The Hon. William Henry Yelverton (5 December 1791 – 28 April 1884) was a Whig politician who served as MP for Carmarthen Boroughs from 1832 to 1835. Yelverton inherited considerable lands and industry from his family and from his marriage to Elizabeth Lucy Morgan.

==Early life and education==
Yelverton was born on 5 December 1791 in Belle Isle Castle, Ireland, to William Charles Yelverton, 2nd Marquess of Avonmore, and his wife Mary, daughter of John Reid. The Yelverton family held the title of Viscount Avonmore.

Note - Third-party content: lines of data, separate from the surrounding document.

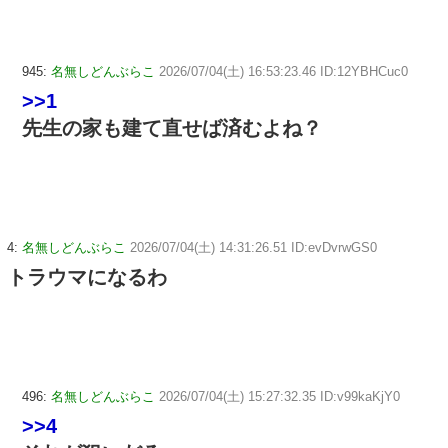
945:
名無しどんぶらこ
2026/07/04(土) 16:53:23.46 ID:12YBHCuc0
>>1
先生の家も建て直せば済むよね？
4:
名無しどんぶらこ
2026/07/04(土) 14:31:26.51 ID:evDvrwGS0
トラウマになるわ
496:
名無しどんぶらこ
2026/07/04(土) 15:27:32.35 ID:v99kaKjY0
>>4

He was educated at Eton College and enrolled as a student at Brasenose College, Oxford. On 2 June 1825 in Clifton, Gloucester, he married Elizabeth Lucy Morgan, daughter of John Morgan of Furnace. His wife died in 1863; they had one son and three daughters.

In 1811, Yelverton inherited the Blaiddbwll estate by an uncle to his mother, Captain John Parr. The property was built upon through his marriage when he became the owner of the Carmarthen ironworks and colliery, as well as land in the Carmarthen and Llanelli area, which included the estate of Whitland Abbey.

==Political career==
Yelverton was appointed a Justice of the Peace and Deputy Lieutenant of Carmarthenshire. Yelverton was elected as Member of Parliament of Carmarthen Borough in the 1832 United Kingdom general election, but lost his seat to David Lewis in the 1835 election. Yelverton was High Sheriff of Carmarthenshire in 1853.

He was allegedly one of the landlords who had been responsible for the eviction of tenants after the 1868 general election, where a number of tenants were thrown out of their farms by the landowners for supporting Liberal candidates instead of following the landlord's direction to support the Conservatives.

By 1878, Yelverton had gone to financial difficulties and became bankrupt.

==Thelwell vs. Yelverton==
In the case of Thelwell vs. Yeltervon, involving the marriage and subsequent divorce of William Henry's nephew (Major William Charles Yelverton, 4th Viscount Avonmore) to a Catholic nurse (Maria Theresa Longworth), William Henry and his family sided with Longworth, thus causing a family rift. Indeed, by 1862, William and Lucy were themselves in court, bringing a case of libel against James Walker, who had written a letter criticising them for continuing to associate with Longworth after the case. According to Walker, Hendy Gwyn's family supported Longworth because, if her marriage to Avonmore had been confirmed as valid, the Viscount's children (from his second marriage) would have been illegitimate - and so their son, William Yelverton, would have been allowed to become heir to estates and viscountcy of Avonmore. Walker accused William Yelverton of behavior so selfish, so base, so unnatural that it is hard to believe its existence. Walker lost the case and had to pay £500 in compensation.